In 2012, in Barcelona, Spain, a public event organised by the College of Telecommunications Engineers of Catalunya (COETTC) was held on the 21st of February, 2012 to commemorate World Radio Day. The event was organised with the help of the Government of Catalonia. The main event was a panel discussion entitled "For a more global and competitive radio". In Switzerland, the European Broadcasting Union organized a Digital Radio Week. This was a series of technical events starting on the 13th of February, 2012, with the participation of the main radio standardization organizations: DRM Consortium, WorldDMB, RadioDNS. There was also a local digital radio transmission in DAB+ demonstrating the democratization of transmission for smaller structures, using CRC mmb Tools open software-defined radio tools.
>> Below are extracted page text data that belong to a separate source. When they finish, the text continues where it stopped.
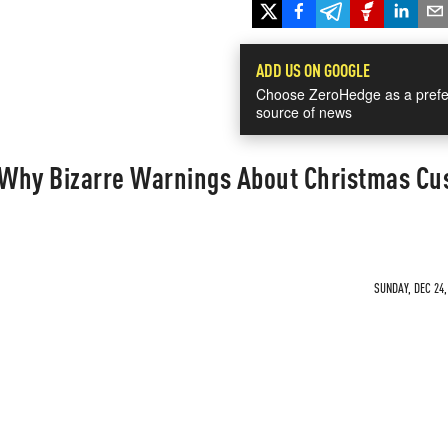
ADD US ON GOOGLE
Choose ZeroHedge as a prefe
source of news
! Why Bizarre Warnings About Christmas C
SUNDAY, DEC 24,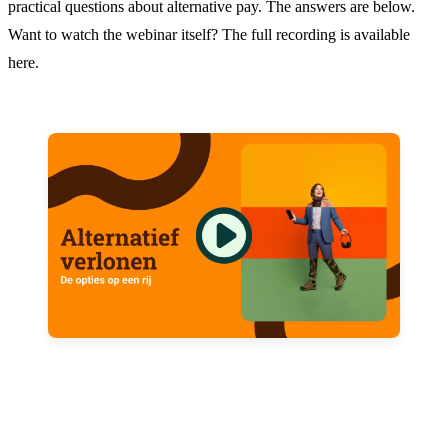
practical questions about alternative pay. The answers are below.
Want to watch the webinar itself? The full recording is available
here.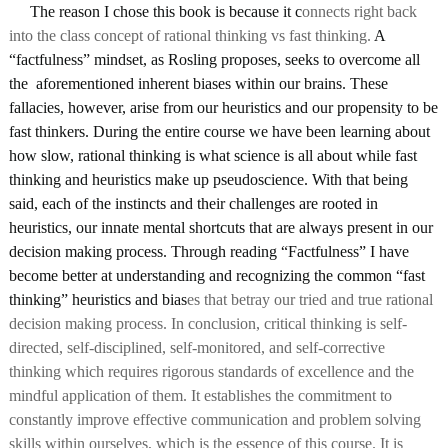
     The reason I chose this book is because it c
onnects right back 
into the class concept of rational thinking vs fast thinking. 
A 
“factfulness” mindset, as Rosling proposes, seeks to overcome all 
the  aforementioned inherent biases within our brains. These 
fallacies, however, arise from our heuristics and our propensity to be 
fast thinkers. During the entire course we have been learning about 
how slow, rational thinking is what science is all about while fast 
thinking and heuristics make up pseudoscience. With that being 
said, each of the instincts and their challenges are rooted in 
heuristics, our innate mental shortcuts that are always present in our 
decision making process. Through reading “Factfulness” I have 
become better at understanding and recognizing the common “fast 
thinking” heuristics and bias
es that betray our tried and true rational 
decision making process. In conclusion, critical thinking is self-
directed, self-disciplined, self-monitored, and self-corrective 
thinking which requires rigorous standards of excellence and the 
mindful application of them. It establishes the commitment to 
constantly improve effective communication and problem solving 
skills within ourselves, which is the essence of this course. It is 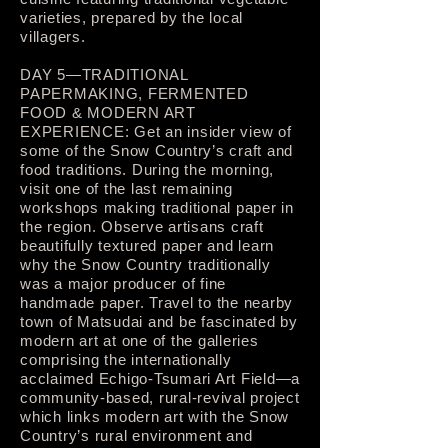
varieties, prepared by the local
villagers.
DAY 5—TRADITIONAL
PAPERMAKING, FERMENTED
FOOD & MODERN ART
EXPERIENCE: Get an insider view of
some of the Snow Country’s craft and
food traditions. During the morning,
visit one of the last remaining
workshops making traditional paper in
the region. Observe artisans craft
beautifully textured paper and learn
why the Snow Country traditionally
was a major producer of fine
handmade paper. Travel to the nearby
town of Matsudai and be fascinated by
modern art at one of the galleries
comprising the internationally
acclaimed Echigo-Tsumari Art Field—a
community-based, rural-revival project
which links modern art with the Snow
Country’s rural environment and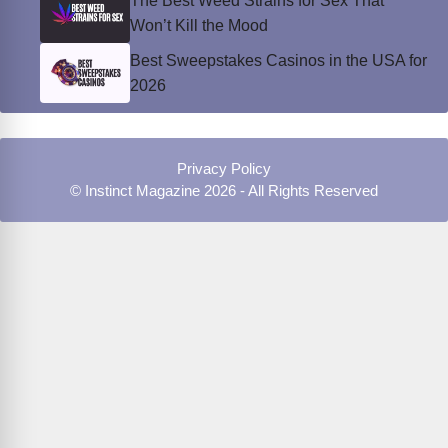
The Best Weed Strains for Sex That
Won’t Kill the Mood
Best Sweepstakes Casinos in the USA for
2026
Privacy Policy
© Instinct Magazine 2026 - All Rights Reserved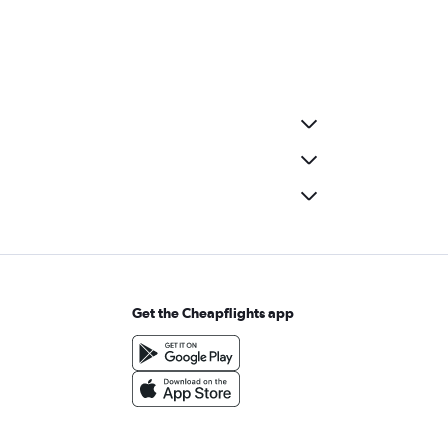
Get the Cheapflights app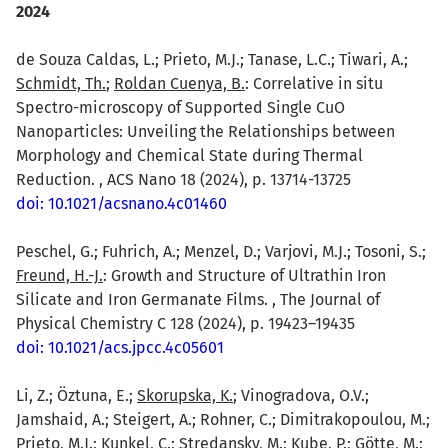
2024
de Souza Caldas, L.; Prieto, M.J.; Tanase, L.C.; Tiwari, A.;
Schmidt, Th.
;
Roldan Cuenya, B.
: Correlative in situ
Spectro-microscopy of Supported Single CuO
Nanoparticles: Unveiling the Relationships between
Morphology and Chemical State during Thermal
Reduction. , ACS Nano 18 (2024), p. 13714-13725
doi: 10.1021/acsnano.4c01460
Peschel, G.; Fuhrich, A.; Menzel, D.; Varjovi, M.J.; Tosoni, S.;
Freund, H.-J.
: Growth and Structure of Ultrathin Iron
Silicate and Iron Germanate Films. , The Journal of
Physical Chemistry C 128 (2024), p. 19423–19435
doi: 10.1021/acs.jpcc.4c05601
Li, Z.; Öztuna, E.;
Skorupska, K.
; Vinogradova, O.V.;
Jamshaid, A.; Steigert, A.; Rohner, C.; Dimitrakopoulou, M.;
Prieto, M.J.; Kunkel, C.; Stredansky, M.; Kube, P.; Götte, M.;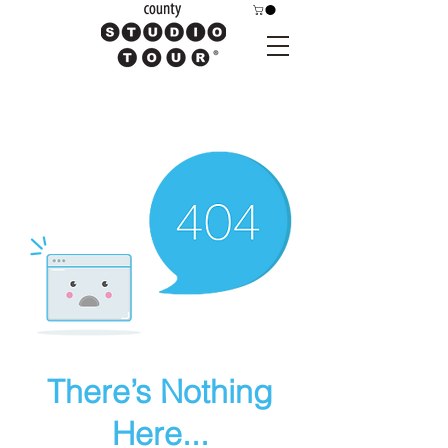
There’s Nothing
Here...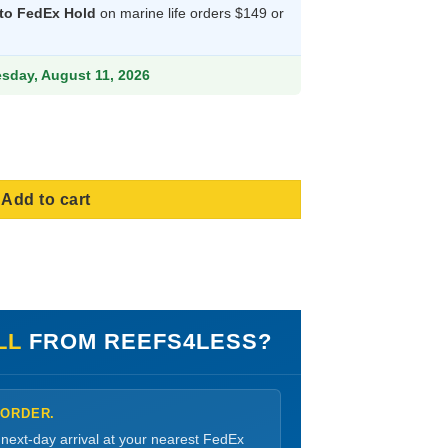
 to FedEx Hold
on marine life orders $149 or
06.99.
esday, August 11, 2026
ize Small quantity
Add to cart
LL
FROM REEFS4LESS?
 ORDER.
 next-day arrival at your nearest FedEx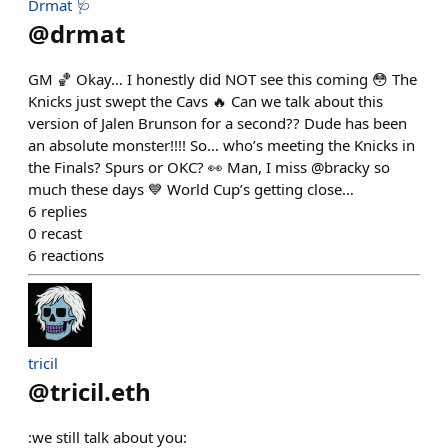
Drmat 🩺
@
drmat
GM 🏀 Okay… I honestly did NOT see this coming 😳 The
Knicks just swept the Cavs 🔥 Can we talk about this
version of Jalen Brunson for a second?? Dude has been
an absolute monster!!!! So… who’s meeting the Knicks in
the Finals? Spurs or OKC? 👀 Man, I miss @bracky so
much these days 💙 World Cup’s getting close…
6
replies
0
recast
6
reactions
tricil
@
tricil.eth
:we still talk about you: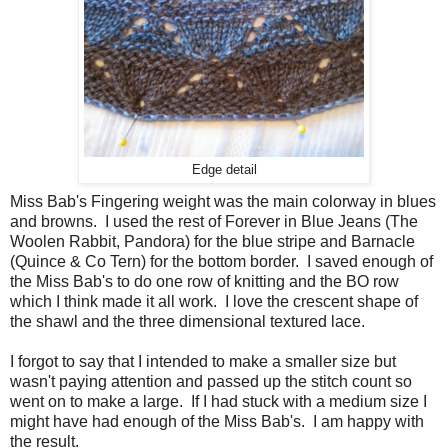
Edge detail
Miss Bab's Fingering weight was the main colorway in blues
and browns. I used the rest of Forever in Blue Jeans (The
Woolen Rabbit, Pandora) for the blue stripe and Barnacle
(Quince & Co Tern) for the bottom border. I saved enough of
the Miss Bab's to do one row of knitting and the BO row
which I think made it all work. I love the crescent shape of
the shawl and the three dimensional textured lace.
I forgot to say that I intended to make a smaller size but
wasn't paying attention and passed up the stitch count so
went on to make a large. If I had stuck with a medium size I
might have had enough of the Miss Bab's. I am happy with
the result.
Bangladesh NGOs Network for Radio and Communication (BNNRC) promotes the observance of World Radio Day on the 13th of February in collaboration with public service Broadcasting, Commercial Broadcasting & Community Broadcasting at the local and national levels. The World Radio Day Observation National Committee was established in Bangladesh for this purpose.

==Topics==
- 2013: Radio in the first half of the 20th century
- 2014: Gender equality in radio
- 2015: Youth and radio
- 2016: Radio in Times of Disaster and Emergency
- 2017: The Radio Is You
- 2018: Radio & Sports
- 2019: Dialogue, tolerance and peace
- 2020: Diversity
- 2021: New World, New Radio
- 2022: Radio and Trust
- 2023: Radio & Peace
- 2024: Radio: A Century of Informing, Entertaining and Educating
- 2025: Radio and Climate Change
- 2026: "Radio and Artificial Intelligence", with UNESCO inviting broadcasters and audio creators worldwide to reflect on how AI is changing radio production.

The DRM Consortium will contribute to UNESCO World Radio Day 2026 in an unprecedented way by showcasing how broadcasters can deliver AI-enabled e-learning via digital radio.